▶ What the task asks: Where a line of the material contains the string "https", copy that line.

BEGIN Provided records

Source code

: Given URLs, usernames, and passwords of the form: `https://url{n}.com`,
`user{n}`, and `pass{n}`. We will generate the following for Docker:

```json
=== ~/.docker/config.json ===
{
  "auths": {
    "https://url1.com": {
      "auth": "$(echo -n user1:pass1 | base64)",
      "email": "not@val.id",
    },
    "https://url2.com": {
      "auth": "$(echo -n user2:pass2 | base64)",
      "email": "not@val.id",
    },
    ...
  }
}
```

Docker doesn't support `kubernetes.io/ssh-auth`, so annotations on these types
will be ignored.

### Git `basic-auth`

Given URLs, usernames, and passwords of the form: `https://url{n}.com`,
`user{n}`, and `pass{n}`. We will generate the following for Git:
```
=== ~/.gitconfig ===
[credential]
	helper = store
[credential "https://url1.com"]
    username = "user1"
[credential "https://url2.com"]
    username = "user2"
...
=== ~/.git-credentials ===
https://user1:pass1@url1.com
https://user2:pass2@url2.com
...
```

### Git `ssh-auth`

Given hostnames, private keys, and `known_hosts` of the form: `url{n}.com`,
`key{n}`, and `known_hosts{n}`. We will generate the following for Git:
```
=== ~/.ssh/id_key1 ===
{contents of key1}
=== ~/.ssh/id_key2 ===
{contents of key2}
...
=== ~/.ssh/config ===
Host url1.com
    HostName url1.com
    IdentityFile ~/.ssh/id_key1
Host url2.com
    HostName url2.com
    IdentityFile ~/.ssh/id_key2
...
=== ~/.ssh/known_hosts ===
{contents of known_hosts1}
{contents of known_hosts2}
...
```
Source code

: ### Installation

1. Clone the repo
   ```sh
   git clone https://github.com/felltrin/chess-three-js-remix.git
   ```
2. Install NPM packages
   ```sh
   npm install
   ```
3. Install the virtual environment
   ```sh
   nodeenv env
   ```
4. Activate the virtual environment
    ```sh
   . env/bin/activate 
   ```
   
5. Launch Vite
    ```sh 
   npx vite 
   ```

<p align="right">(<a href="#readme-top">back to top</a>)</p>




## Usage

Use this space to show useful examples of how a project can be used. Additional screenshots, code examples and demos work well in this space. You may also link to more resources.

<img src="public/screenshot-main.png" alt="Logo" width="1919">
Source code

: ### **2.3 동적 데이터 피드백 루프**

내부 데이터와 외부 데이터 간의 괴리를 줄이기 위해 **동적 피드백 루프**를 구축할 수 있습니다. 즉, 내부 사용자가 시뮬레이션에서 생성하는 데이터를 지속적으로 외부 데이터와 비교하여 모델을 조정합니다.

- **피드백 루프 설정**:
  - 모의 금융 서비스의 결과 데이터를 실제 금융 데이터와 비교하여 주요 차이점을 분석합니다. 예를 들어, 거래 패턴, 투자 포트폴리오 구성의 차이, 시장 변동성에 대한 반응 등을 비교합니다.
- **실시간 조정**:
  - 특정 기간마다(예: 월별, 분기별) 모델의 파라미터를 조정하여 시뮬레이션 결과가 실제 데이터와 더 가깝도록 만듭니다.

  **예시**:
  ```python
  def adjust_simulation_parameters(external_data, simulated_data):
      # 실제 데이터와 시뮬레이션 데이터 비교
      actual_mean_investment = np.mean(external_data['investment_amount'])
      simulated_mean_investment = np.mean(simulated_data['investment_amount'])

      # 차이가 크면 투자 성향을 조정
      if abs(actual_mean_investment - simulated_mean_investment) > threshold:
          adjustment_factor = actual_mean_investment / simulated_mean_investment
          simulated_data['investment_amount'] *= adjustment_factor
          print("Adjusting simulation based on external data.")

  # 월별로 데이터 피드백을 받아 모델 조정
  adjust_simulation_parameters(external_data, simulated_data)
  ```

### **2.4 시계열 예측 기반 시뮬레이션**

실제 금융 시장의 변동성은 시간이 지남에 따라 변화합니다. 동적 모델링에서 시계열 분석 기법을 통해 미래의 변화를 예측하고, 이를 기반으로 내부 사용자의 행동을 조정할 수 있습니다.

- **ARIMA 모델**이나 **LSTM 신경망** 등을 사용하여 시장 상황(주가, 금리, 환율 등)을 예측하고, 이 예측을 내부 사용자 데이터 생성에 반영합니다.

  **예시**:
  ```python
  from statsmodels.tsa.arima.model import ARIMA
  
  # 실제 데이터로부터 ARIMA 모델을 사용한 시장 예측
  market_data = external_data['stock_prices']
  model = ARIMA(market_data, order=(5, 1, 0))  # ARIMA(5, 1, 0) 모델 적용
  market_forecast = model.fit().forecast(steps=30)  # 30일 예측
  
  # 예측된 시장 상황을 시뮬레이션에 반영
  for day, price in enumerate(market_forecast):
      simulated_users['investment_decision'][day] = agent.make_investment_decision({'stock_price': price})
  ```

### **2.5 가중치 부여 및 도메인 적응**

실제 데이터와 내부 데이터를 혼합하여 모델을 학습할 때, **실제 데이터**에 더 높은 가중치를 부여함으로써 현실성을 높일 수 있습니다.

END Provided records

▶ Task response:
: Given URLs, usernames, and passwords of the form: `https://url{n}.com`,
    "https://url1.com": {
    "https://url2.com": {
Given URLs, usernames, and passwords of the form: `https://url{n}.com`,
[credential "https://url1.com"]
[credential "https://url2.com"]
https://user1:pass1@url1.com
https://user2:pass2@url2.com
   git clone https://github.com/felltrin/chess-three-js-remix.git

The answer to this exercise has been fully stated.